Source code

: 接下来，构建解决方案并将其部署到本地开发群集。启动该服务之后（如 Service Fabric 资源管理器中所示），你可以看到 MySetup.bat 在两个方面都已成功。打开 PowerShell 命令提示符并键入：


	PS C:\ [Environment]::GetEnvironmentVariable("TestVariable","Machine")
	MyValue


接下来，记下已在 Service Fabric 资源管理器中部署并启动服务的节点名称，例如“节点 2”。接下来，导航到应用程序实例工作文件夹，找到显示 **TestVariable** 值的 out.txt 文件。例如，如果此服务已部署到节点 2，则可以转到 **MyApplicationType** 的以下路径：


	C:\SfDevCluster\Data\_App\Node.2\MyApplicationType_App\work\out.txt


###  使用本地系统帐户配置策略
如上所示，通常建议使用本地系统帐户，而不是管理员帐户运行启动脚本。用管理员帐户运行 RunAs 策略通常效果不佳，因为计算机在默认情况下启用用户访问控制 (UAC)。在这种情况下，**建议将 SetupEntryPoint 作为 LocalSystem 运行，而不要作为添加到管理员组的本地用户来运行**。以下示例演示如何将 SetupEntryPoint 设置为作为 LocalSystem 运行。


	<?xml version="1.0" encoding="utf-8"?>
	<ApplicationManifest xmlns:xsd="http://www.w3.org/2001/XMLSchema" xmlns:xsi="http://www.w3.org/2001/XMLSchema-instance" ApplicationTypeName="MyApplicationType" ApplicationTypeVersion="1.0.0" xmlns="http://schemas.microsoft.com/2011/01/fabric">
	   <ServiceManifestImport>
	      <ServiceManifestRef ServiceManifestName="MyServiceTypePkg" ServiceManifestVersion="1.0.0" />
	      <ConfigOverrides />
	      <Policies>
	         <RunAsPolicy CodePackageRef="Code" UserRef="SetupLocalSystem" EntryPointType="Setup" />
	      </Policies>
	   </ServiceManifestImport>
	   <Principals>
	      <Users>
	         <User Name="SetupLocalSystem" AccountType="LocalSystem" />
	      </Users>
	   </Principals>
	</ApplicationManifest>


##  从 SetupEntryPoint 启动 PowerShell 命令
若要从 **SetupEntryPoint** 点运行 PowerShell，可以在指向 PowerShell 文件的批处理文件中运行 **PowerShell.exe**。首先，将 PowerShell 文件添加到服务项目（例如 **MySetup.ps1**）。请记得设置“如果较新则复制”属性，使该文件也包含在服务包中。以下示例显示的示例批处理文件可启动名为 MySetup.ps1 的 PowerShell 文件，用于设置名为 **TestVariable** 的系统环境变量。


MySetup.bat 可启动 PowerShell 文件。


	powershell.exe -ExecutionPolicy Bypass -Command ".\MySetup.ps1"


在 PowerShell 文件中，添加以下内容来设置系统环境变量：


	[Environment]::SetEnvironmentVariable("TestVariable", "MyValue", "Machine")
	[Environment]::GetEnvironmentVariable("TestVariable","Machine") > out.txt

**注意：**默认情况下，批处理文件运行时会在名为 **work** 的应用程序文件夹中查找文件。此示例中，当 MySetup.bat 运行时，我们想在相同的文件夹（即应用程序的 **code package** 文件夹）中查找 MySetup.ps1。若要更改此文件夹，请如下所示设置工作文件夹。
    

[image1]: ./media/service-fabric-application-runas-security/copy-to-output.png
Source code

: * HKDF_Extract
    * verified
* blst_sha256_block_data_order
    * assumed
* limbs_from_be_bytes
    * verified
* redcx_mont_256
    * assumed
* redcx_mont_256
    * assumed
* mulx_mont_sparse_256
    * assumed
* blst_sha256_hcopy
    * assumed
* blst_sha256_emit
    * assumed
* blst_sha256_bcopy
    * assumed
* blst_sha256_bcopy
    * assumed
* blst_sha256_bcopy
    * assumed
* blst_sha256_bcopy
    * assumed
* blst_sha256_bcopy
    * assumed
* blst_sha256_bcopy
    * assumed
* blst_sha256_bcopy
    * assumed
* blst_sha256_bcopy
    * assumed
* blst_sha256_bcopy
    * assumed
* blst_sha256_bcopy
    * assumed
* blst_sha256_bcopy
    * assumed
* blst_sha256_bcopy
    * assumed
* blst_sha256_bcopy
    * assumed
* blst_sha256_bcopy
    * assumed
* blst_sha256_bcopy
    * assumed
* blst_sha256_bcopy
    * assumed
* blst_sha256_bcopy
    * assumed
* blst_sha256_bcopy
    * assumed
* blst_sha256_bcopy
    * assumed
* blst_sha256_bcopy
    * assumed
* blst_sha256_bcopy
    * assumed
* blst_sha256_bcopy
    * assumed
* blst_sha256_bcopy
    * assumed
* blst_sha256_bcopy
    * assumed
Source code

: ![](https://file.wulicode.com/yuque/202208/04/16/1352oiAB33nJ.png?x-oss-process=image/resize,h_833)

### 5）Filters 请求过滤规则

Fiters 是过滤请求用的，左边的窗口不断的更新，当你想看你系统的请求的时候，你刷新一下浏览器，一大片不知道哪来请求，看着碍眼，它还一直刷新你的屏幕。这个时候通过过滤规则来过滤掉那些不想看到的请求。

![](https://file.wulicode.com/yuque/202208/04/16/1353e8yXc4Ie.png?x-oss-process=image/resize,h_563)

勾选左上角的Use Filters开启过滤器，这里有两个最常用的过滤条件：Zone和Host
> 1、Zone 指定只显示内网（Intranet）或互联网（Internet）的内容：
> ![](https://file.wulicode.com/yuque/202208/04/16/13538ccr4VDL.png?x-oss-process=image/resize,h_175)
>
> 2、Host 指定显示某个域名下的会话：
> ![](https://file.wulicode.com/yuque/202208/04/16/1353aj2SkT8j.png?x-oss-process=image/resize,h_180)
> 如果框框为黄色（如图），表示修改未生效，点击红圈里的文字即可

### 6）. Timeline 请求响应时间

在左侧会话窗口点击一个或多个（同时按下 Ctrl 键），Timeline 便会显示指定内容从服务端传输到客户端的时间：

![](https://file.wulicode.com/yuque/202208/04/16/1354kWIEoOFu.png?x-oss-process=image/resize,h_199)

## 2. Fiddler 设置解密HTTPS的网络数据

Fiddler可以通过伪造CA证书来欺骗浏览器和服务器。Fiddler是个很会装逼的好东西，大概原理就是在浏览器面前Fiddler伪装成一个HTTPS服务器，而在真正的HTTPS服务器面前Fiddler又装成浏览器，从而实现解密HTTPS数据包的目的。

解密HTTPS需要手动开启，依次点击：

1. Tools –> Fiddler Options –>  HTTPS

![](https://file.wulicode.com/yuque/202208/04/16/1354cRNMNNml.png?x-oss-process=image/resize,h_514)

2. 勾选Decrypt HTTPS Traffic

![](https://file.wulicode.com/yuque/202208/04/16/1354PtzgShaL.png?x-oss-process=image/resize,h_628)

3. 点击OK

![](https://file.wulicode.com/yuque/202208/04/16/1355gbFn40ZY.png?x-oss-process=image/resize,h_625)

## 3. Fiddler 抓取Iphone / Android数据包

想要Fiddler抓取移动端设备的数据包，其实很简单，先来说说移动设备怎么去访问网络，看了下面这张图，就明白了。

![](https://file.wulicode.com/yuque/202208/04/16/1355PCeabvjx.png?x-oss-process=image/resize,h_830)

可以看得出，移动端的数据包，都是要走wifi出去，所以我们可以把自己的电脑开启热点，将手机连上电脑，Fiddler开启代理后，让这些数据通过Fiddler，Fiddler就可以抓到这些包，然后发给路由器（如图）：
══════
**TASK STATEMENT:** Reproduce each of the records above verbatim, keeping every character, line break, and symbol unchanged.

**RESPONSE BELOW:**
Source code

: 接下来，构建解决方案并将其部署到本地开发群集。启动该服务之后（如 Service Fabric 资源管理器中所示），你可以看到 MySetup.bat 在两个方面都已成功。打开 PowerShell 命令提示符并键入：


	PS C:\ [Environment]::GetEnvironmentVariable("TestVariable","Machine")
	MyValue


接下来，记下已在 Service Fabric 资源管理器中部署并启动服务的节点名称，例如“节点 2”。接下来，导航到应用程序实例工作文件夹，找到显示 **TestVariable** 值的 out.txt 文件。例如，如果此服务已部署到节点 2，则可以转到 **MyApplicationType** 的以下路径：


	C:\SfDevCluster\Data\_App\Node.2\MyApplicationType_App\work\out.txt


###  使用本地系统帐户配置策略
如上所示，通常建议使用本地系统帐户，而不是管理员帐户运行启动脚本。用管理员帐户运行 RunAs 策略通常效果不佳，因为计算机在默认情况下启用用户访问控制 (UAC)。在这种情况下，**建议将 SetupEntryPoint 作为 LocalSystem 运行，而不要作为添加到管理员组的本地用户来运行**。以下示例演示如何将 SetupEntryPoint 设置为作为 LocalSystem 运行。


	<?xml version="1.0" encoding="utf-8"?>
	<ApplicationManifest xmlns:xsd="http://www.w3.org/2001/XMLSchema" xmlns:xsi="http://www.w3.org/2001/XMLSchema-instance" ApplicationTypeName="MyApplicationType" ApplicationTypeVersion="1.0.0" xmlns="http://schemas.microsoft.com/2011/01/fabric">
	   <ServiceManifestImport>
	      <ServiceManifestRef ServiceManifestName="MyServiceTypePkg" ServiceManifestVersion="1.0.0" />
	      <ConfigOverrides />
	      <Policies>
	         <RunAsPolicy CodePackageRef="Code" UserRef="SetupLocalSystem" EntryPointType="Setup" />
	      </Policies>
	   </ServiceManifestImport>
	   <Principals>
	      <Users>
	         <User Name="SetupLocalSystem" AccountType="LocalSystem" />
	      </Users>
	   </Principals>
	</ApplicationManifest>


##  从 SetupEntryPoint 启动 PowerShell 命令
若要从 **SetupEntryPoint** 点运行 PowerShell，可以在指向 PowerShell 文件的批处理文件中运行 **PowerShell.exe**。首先，将 PowerShell 文件添加到服务项目（例如 **MySetup.ps1**）。请记得设置“如果较新则复制”属性，使该文件也包含在服务包中。以下示例显示的示例批处理文件可启动名为 MySetup.ps1 的 PowerShell 文件，用于设置名为 **TestVariable** 的系统环境变量。


MySetup.bat 可启动 PowerShell 文件。


	powershell.exe -ExecutionPolicy Bypass -Command ".\MySetup.ps1"


在 PowerShell 文件中，添加以下内容来设置系统环境变量：


	[Environment]::SetEnvironmentVariable("TestVariable", "MyValue", "Machine")
	[Environment]::GetEnvironmentVariable("TestVariable","Machine") > out.txt

**注意：**默认情况下，批处理文件运行时会在名为 **work** 的应用程序文件夹中查找文件。此示例中，当 MySetup.bat 运行时，我们想在相同的文件夹（即应用程序的 **code package** 文件夹）中查找 MySetup.ps1。若要更改此文件夹，请如下所示设置工作文件夹。
    

[image1]: ./media/service-fabric-application-runas-security/copy-to-output.png
Source code

: * HKDF_Extract
    * verified
* blst_sha256_block_data_order
    * assumed
* limbs_from_be_bytes
    * verified
* redcx_mont_256
    * assumed
* redcx_mont_256
    * assumed
* mulx_mont_sparse_256
    * assumed
* blst_sha256_hcopy
    * assumed
* blst_sha256_emit
    * assumed
* blst_sha256_bcopy
    * assumed
* blst_sha256_bcopy
    * assumed
* blst_sha256_bcopy
    * assumed
* blst_sha256_bcopy
    * assumed
* blst_sha256_bcopy
    * assumed
* blst_sha256_bcopy
    * assumed
* blst_sha256_bcopy
    * assumed
* blst_sha256_bcopy
    * assumed
* blst_sha256_bcopy
    * assumed
* blst_sha256_bcopy
    * assumed
* blst_sha256_bcopy
    * assumed
* blst_sha256_bcopy
    * assumed
* blst_sha256_bcopy
    * assumed
* blst_sha256_bcopy
    * assumed
* blst_sha256_bcopy
    * assumed
* blst_sha256_bcopy
    * assumed
* blst_sha256_bcopy
    * assumed
* blst_sha256_bcopy
    * assumed
* blst_sha256_bcopy
    * assumed
* blst_sha256_bcopy
    * assumed
* blst_sha256_bcopy
    * assumed
* blst_sha256_bcopy
    * assumed
* blst_sha256_bcopy
    * assumed
* blst_sha256_bcopy
    * assumed
Source code

: ![](https://file.wulicode.com/yuque/202208/04/16/1352oiAB33nJ.png?x-oss-process=image/resize,h_833)

### 5）Filters 请求过滤规则

Fiters 是过滤请求用的，左边的窗口不断的更新，当你想看你系统的请求的时候，你刷新一下浏览器，一大片不知道哪来请求，看着碍眼，它还一直刷新你的屏幕。这个时候通过过滤规则来过滤掉那些不想看到的请求。

![](https://file.wulicode.com/yuque/202208/04/16/1353e8yXc4Ie.png?x-oss-process=image/resize,h_563)

勾选左上角的Use Filters开启过滤器，这里有两个最常用的过滤条件：Zone和Host
> 1、Zone 指定只显示内网（Intranet）或互联网（Internet）的内容：
> ![](https://file.wulicode.com/yuque/202208/04/16/13538ccr4VDL.png?x-oss-process=image/resize,h_175)
>
> 2、Host 指定显示某个域名下的会话：
> ![](https://file.wulicode.com/yuque/202208/04/16/1353aj2SkT8j.png?x-oss-process=image/resize,h_180)
> 如果框框为黄色（如图），表示修改未生效，点击红圈里的文字即可

### 6）. Timeline 请求响应时间

在左侧会话窗口点击一个或多个（同时按下 Ctrl 键），Timeline 便会显示指定内容从服务端传输到客户端的时间：

![](https://file.wulicode.com/yuque/202208/04/16/1354kWIEoOFu.png?x-oss-process=image/resize,h_199)

## 2. Fiddler 设置解密HTTPS的网络数据

Fiddler可以通过伪造CA证书来欺骗浏览器和服务器。Fiddler是个很会装逼的好东西，大概原理就是在浏览器面前Fiddler伪装成一个HTTPS服务器，而在真正的HTTPS服务器面前Fiddler又装成浏览器，从而实现解密HTTPS数据包的目的。

解密HTTPS需要手动开启，依次点击：

1. Tools –> Fiddler Options –>  HTTPS

![](https://file.wulicode.com/yuque/202208/04/16/1354cRNMNNml.png?x-oss-process=image/resize,h_514)

2. 勾选Decrypt HTTPS Traffic

![](https://file.wulicode.com/yuque/202208/04/16/1354PtzgShaL.png?x-oss-process=image/resize,h_628)

3. 点击OK

![](https://file.wulicode.com/yuque/202208/04/16/1355gbFn40ZY.png?x-oss-process=image/resize,h_625)

## 3. Fiddler 抓取Iphone / Android数据包

想要Fiddler抓取移动端设备的数据包，其实很简单，先来说说移动设备怎么去访问网络，看了下面这张图，就明白了。

![](https://file.wulicode.com/yuque/202208/04/16/1355PCeabvjx.png?x-oss-process=image/resize,h_830)

可以看得出，移动端的数据包，都是要走wifi出去，所以我们可以把自己的电脑开启热点，将手机连上电脑，Fiddler开启代理后，让这些数据通过Fiddler，Fiddler就可以抓到这些包，然后发给路由器（如图）：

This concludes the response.